Three of the teams were in the Short-Season NY-Penn League, with the Volcanoes part of the Northwest League when it was a Short-Season league as well. All four were not invited to be part of the new Minor League Baseball when MiLB was trimmed down to 120 teams. Since then the SI Yanks folded, the ValleyCats joined the professional Frontier League, the Sea Unicorns joined the summer-collegiate Futures League and the Volcanoes launched a four-team independent league.
The civil complaint, filed by David Lender (of Weil, Gotshal & Manges LLP) and Jim Quinn (Berg & Androphy, formerly of Weil) in U.S. District Court in the Southern District of New York, argues that MLB overstepped its bounds in eliminating affiliations with 40 MiLB teams, deeming it a “unlawful group boycott” and acting in an uncompetitive fashion: “The Takeover Plan is nothing more than a naked, horizontal agreement to cement MLB’s dominance over all professional baseball and to reduce output and boycott the 40 Ousted Teams from MLB affiliation.”

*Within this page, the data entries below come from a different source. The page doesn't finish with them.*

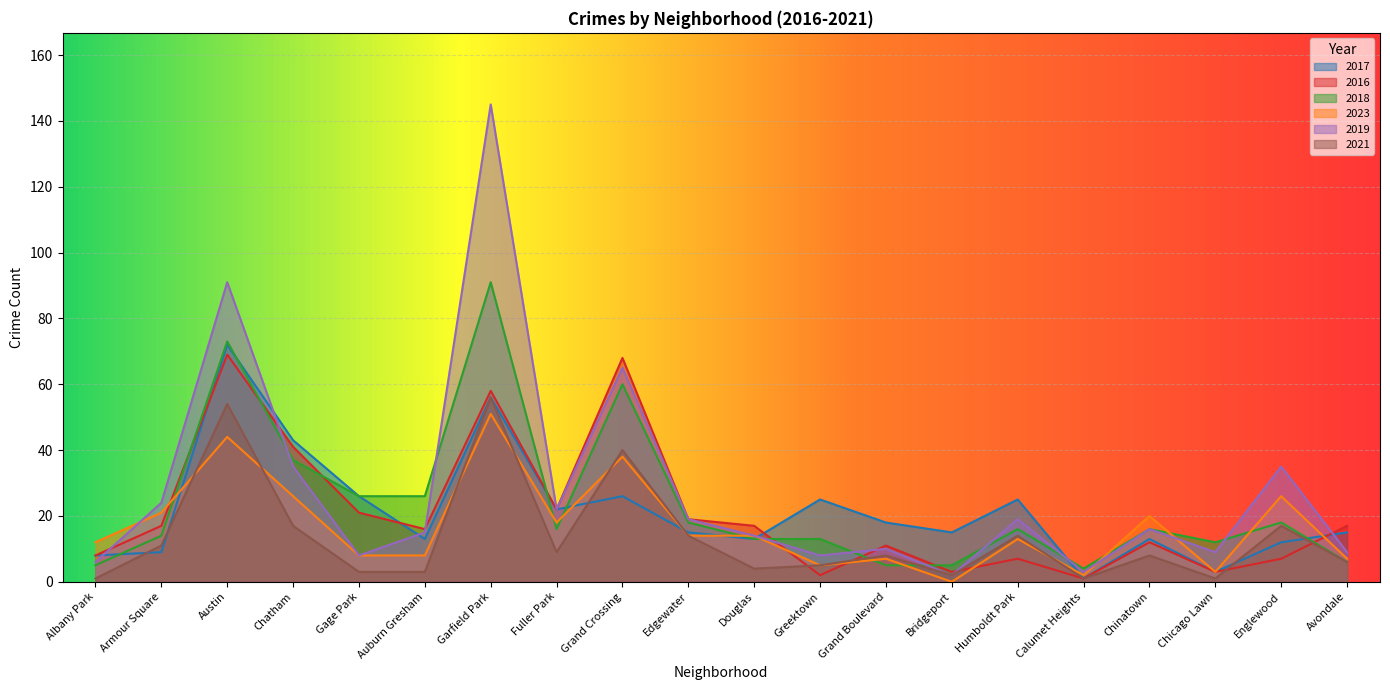

What is the maximum value shown in the chart?

145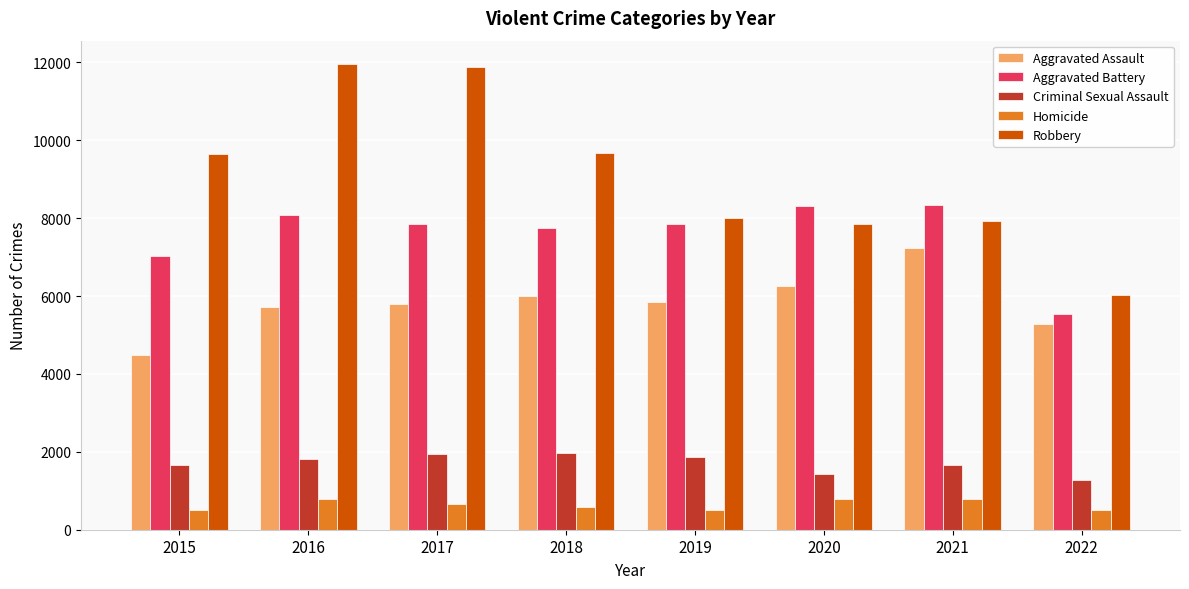

What is the average value of the Robbery series?

9120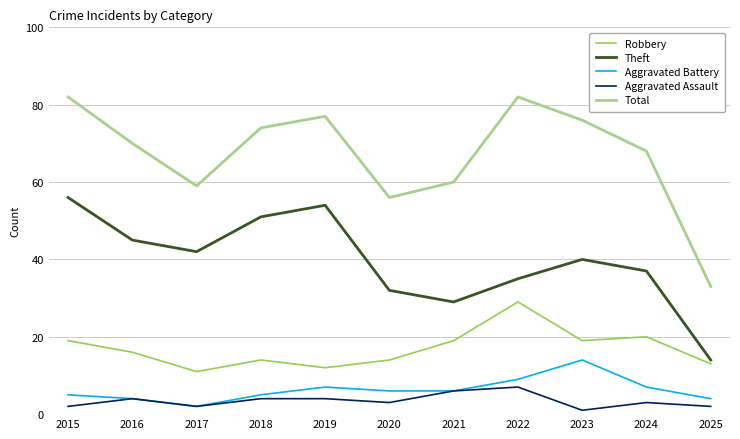

In Total, how many points are higher than both neighbors (excluding endpoints)?

2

The core of the complaint is banking on a belief that the U.S. Supreme Court is ready to overturn MLB’s antitrust exemption based on a previous antitrust-related decision involving the NCAA. The complaint also argues that MLB should not have unilaterally decided what teams were part of the new 120, but allowed the free market to let teams bid on remaining in MiLB. It also singles out teams owned by MLB teams and MILB teams with a significant MLB investment.
The relief sought by the four plaintiffs: striking down the 120-team MiLB system and allow each MLB team to negotiate its own affiliate deals, while also paying damages to the four teams.
The complaint was indeed filed today; we’ll pass along a case number when it shows up on the District Court website.